ISIS-K threat grows as it targets disaffected Muslims with sophisticated propaganda
The ISIS-K terror group has revamped its online recruiting tactics, experts say, as it seeks to carry out attacks against the U.S. and other Western countries.
The Islamic State affiliate in Afghanistan has ramped up its recruitment efforts in the past year, American officials and analysts say, rolling out a sophisticated propaganda campaign designed to persuade disaffected Muslims to carry out terror plots in the U.S. and other Western countries.
The recent arrest of an Afghan accused of plotting an Election Day attack in the U.S., as well as recent plots in France, Sweden and elsewhere, highlight the growing threat posed by ISIS-K, officials and counterterrorism experts say.
Seeking to rally support and recruit from a range of Muslim diaspora communities in Europe and the U.S., the group has churned out a high volume of videos and articles in more than a dozen languages, including Dari and Pashto, the two primary languages spoken in Afghanistan.
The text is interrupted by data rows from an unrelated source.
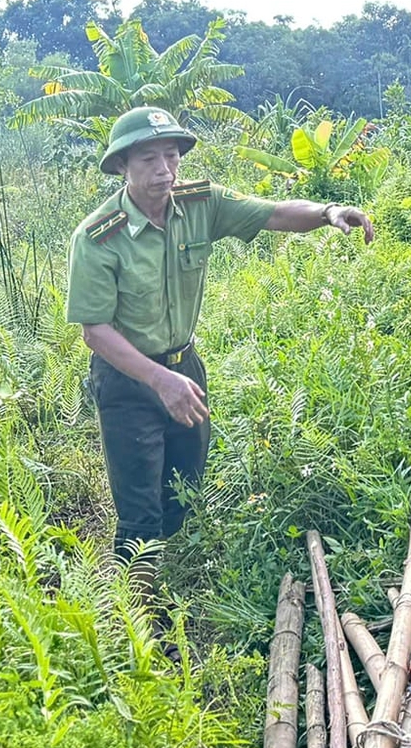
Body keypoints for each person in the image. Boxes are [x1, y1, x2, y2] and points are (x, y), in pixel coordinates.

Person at [64, 105, 375, 565]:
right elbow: (96, 332)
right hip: (126, 378)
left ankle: (181, 583)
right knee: (139, 513)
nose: (164, 170)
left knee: (186, 489)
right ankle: (139, 618)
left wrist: (328, 211)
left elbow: (274, 214)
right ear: (121, 166)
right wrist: (158, 380)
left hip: (184, 367)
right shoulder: (97, 237)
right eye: (148, 159)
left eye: (171, 156)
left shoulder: (200, 203)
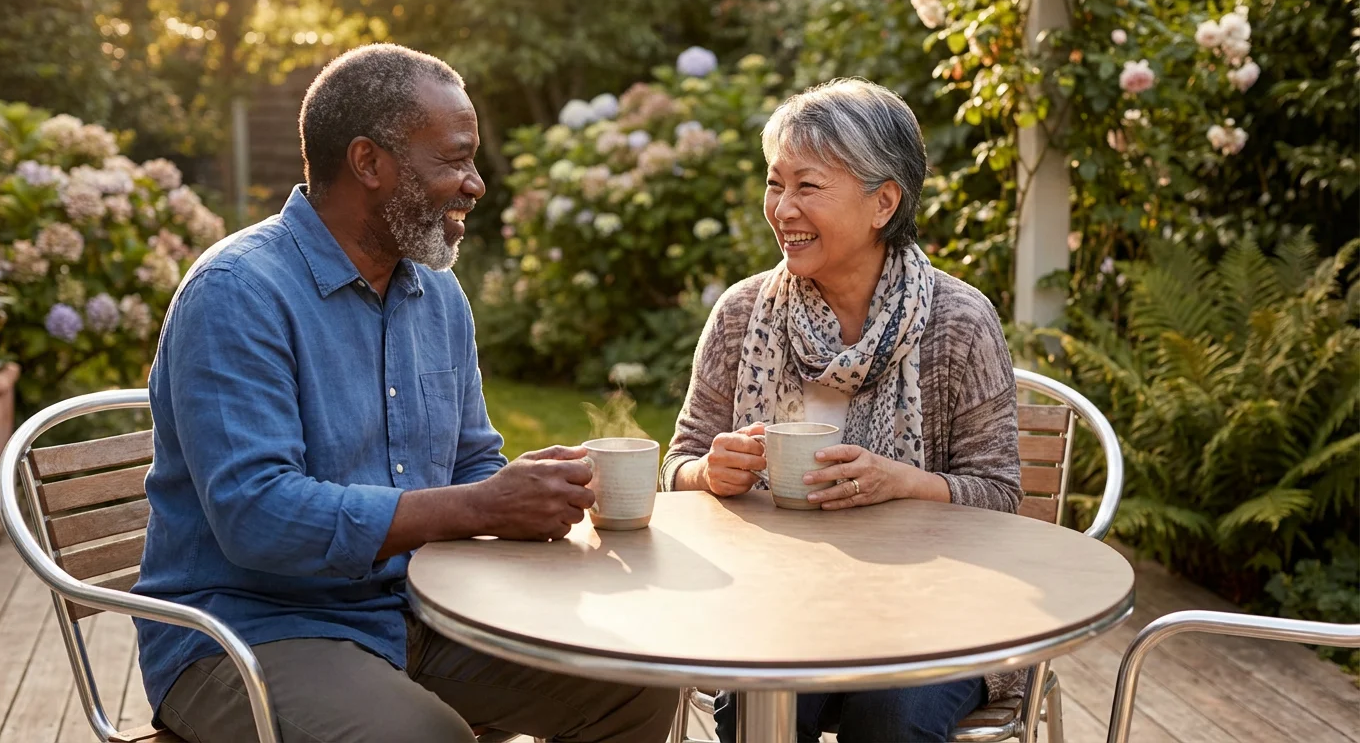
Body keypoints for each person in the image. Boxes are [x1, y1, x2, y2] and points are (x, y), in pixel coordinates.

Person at [132, 44, 677, 743]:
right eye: (454, 159)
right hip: (247, 634)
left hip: (417, 612)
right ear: (370, 163)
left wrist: (523, 492)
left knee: (631, 684)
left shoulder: (436, 292)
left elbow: (471, 460)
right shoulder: (239, 292)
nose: (475, 184)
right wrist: (477, 504)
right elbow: (257, 515)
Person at [659, 78, 1023, 742]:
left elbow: (1000, 496)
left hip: (934, 612)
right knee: (758, 707)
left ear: (883, 201)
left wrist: (901, 483)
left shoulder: (960, 321)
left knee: (891, 716)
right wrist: (709, 473)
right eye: (776, 184)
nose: (783, 208)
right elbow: (679, 464)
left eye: (808, 186)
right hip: (777, 604)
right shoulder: (743, 313)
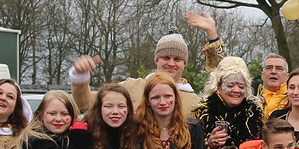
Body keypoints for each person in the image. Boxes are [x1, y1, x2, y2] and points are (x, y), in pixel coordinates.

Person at [69, 18, 220, 115]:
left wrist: (212, 35)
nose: (171, 63)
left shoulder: (194, 102)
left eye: (177, 59)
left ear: (184, 63)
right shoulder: (131, 87)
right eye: (166, 57)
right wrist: (80, 78)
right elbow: (86, 104)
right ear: (156, 60)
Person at [132, 73, 208, 149]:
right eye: (156, 97)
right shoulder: (138, 130)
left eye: (167, 96)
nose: (163, 102)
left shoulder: (192, 128)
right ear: (148, 101)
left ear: (176, 98)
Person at [257, 53, 290, 119]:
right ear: (262, 75)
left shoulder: (292, 99)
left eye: (279, 68)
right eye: (269, 68)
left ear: (287, 76)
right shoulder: (252, 96)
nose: (273, 71)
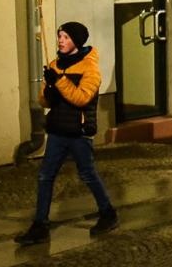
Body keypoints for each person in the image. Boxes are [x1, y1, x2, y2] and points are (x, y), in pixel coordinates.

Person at [15, 22, 117, 244]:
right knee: (45, 176)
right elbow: (45, 100)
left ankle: (108, 213)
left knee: (87, 174)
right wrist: (49, 87)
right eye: (60, 36)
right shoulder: (56, 64)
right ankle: (40, 224)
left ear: (77, 42)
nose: (61, 40)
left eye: (66, 37)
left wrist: (59, 81)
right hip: (58, 130)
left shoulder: (90, 68)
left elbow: (81, 98)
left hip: (78, 131)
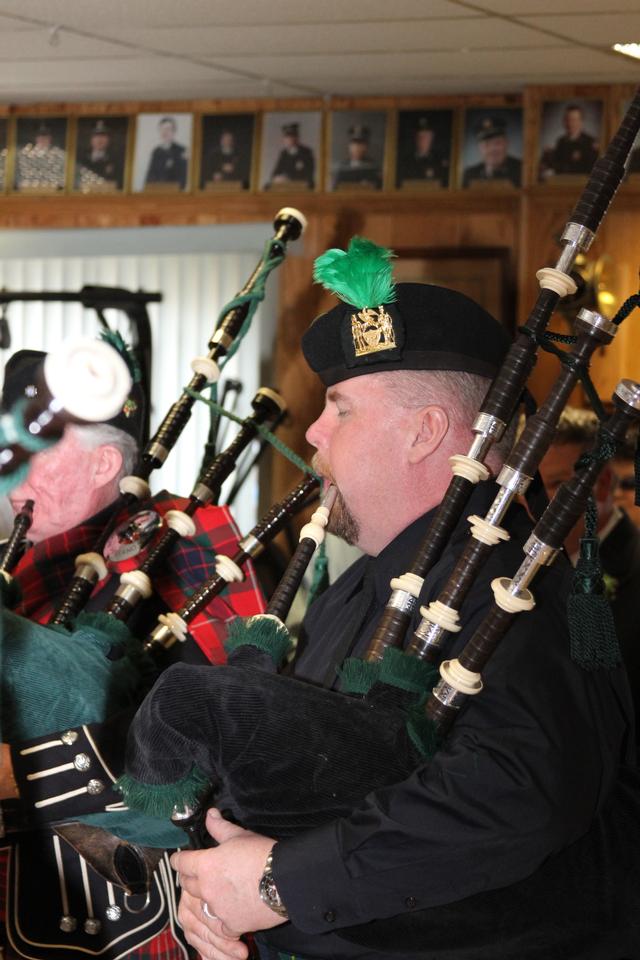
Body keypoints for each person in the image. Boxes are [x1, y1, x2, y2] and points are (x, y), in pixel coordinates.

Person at [161, 241, 634, 959]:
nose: (314, 433)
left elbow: (513, 794)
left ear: (426, 432)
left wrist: (278, 885)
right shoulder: (355, 590)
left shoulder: (522, 598)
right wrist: (220, 888)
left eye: (341, 410)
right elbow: (310, 779)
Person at [0, 347, 265, 959]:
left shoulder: (183, 544)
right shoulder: (31, 559)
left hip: (143, 911)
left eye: (37, 452)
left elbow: (230, 750)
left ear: (105, 463)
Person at [539, 405, 640, 730]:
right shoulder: (522, 565)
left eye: (555, 484)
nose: (538, 503)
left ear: (602, 483)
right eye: (531, 487)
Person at [539, 103, 599, 180]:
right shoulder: (561, 141)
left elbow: (589, 170)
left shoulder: (590, 142)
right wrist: (549, 155)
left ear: (581, 122)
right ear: (564, 122)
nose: (571, 123)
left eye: (574, 120)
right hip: (561, 183)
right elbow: (555, 165)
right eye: (568, 119)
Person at [462, 115, 521, 188]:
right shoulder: (469, 174)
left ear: (506, 143)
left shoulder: (522, 170)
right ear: (480, 148)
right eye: (486, 144)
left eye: (497, 143)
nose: (492, 149)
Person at [396, 115, 449, 188]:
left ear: (431, 138)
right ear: (416, 139)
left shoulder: (439, 161)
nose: (423, 140)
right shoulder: (405, 161)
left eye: (426, 136)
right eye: (420, 136)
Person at [15, 122, 66, 190]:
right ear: (36, 138)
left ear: (50, 138)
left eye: (46, 137)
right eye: (40, 137)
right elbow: (18, 176)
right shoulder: (24, 155)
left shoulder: (59, 155)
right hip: (26, 190)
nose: (43, 140)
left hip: (53, 191)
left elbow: (62, 177)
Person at [75, 120, 124, 190]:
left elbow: (119, 185)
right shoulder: (80, 157)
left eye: (103, 136)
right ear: (91, 139)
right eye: (96, 136)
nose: (99, 140)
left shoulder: (117, 159)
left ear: (109, 139)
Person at [266, 123, 315, 190]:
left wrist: (288, 179)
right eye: (286, 137)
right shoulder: (283, 153)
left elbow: (308, 175)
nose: (289, 140)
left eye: (292, 137)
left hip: (301, 186)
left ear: (297, 138)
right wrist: (277, 178)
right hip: (286, 186)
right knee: (267, 187)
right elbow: (275, 172)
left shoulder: (306, 152)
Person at [144, 116, 188, 190]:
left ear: (174, 131)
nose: (165, 132)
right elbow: (150, 176)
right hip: (156, 192)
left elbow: (183, 177)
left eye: (168, 129)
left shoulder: (181, 150)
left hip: (174, 193)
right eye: (162, 129)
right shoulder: (156, 151)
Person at [333, 125, 382, 190]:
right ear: (349, 146)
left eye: (361, 144)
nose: (357, 147)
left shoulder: (374, 167)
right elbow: (335, 190)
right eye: (354, 143)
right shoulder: (341, 167)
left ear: (366, 146)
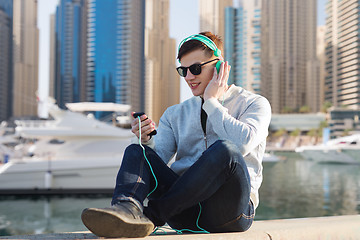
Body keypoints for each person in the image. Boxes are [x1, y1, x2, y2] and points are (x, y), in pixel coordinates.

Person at [81, 31, 272, 238]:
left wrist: (212, 102)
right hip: (183, 210)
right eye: (184, 71)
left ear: (219, 67)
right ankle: (126, 210)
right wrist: (146, 140)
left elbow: (242, 143)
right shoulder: (174, 114)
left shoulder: (254, 103)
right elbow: (158, 161)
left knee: (226, 150)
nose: (189, 77)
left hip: (229, 213)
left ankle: (151, 217)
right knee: (138, 151)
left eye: (196, 69)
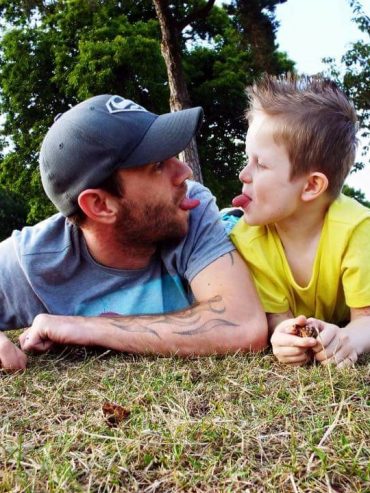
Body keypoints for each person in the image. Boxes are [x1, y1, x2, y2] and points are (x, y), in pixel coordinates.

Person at [0, 94, 268, 370]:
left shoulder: (189, 206)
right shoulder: (33, 259)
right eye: (158, 166)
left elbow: (243, 322)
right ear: (100, 205)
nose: (185, 172)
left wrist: (86, 328)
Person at [223, 75, 370, 368]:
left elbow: (365, 318)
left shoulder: (357, 229)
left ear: (311, 186)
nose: (243, 174)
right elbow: (277, 317)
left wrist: (347, 340)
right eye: (246, 159)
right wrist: (281, 335)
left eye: (261, 164)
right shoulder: (248, 238)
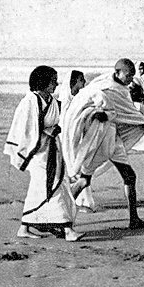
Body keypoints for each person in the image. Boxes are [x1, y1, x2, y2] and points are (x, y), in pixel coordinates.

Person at [60, 58, 144, 229]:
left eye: (132, 76)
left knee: (128, 176)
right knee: (84, 180)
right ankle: (60, 216)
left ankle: (134, 220)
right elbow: (140, 121)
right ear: (117, 72)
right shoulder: (107, 87)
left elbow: (129, 116)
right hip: (100, 139)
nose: (131, 80)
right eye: (128, 76)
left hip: (112, 138)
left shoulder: (119, 88)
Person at [3, 65, 85, 242]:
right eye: (52, 81)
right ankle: (67, 230)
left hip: (52, 150)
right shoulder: (30, 101)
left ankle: (24, 227)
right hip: (38, 152)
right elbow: (26, 128)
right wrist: (47, 132)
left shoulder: (52, 101)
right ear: (43, 82)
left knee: (43, 188)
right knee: (54, 186)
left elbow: (68, 108)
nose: (55, 84)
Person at [56, 69, 97, 212]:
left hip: (75, 137)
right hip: (64, 138)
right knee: (71, 167)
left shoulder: (79, 99)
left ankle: (80, 200)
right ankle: (77, 201)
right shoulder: (64, 101)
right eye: (81, 80)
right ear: (74, 82)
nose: (84, 82)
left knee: (78, 166)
Lucas Webber, senior threat intelligence analyst at Tech Against Terrorism, a nongovernmental organization, said ISIS-K initially focused on Tajik immigrants in the West but has broadened its effort to other ethnic communities. The group is now seeking to exploit the isolation and alienation felt by Afghans and other Muslim immigrants and refugees struggling to build a life in unfamiliar, secular societies.
“It’s not surprising that they may have tapped into resentments amongst Afghans,” said Webber, who is also a research fellow at the Soufan Center, a foreign policy research group based in New York.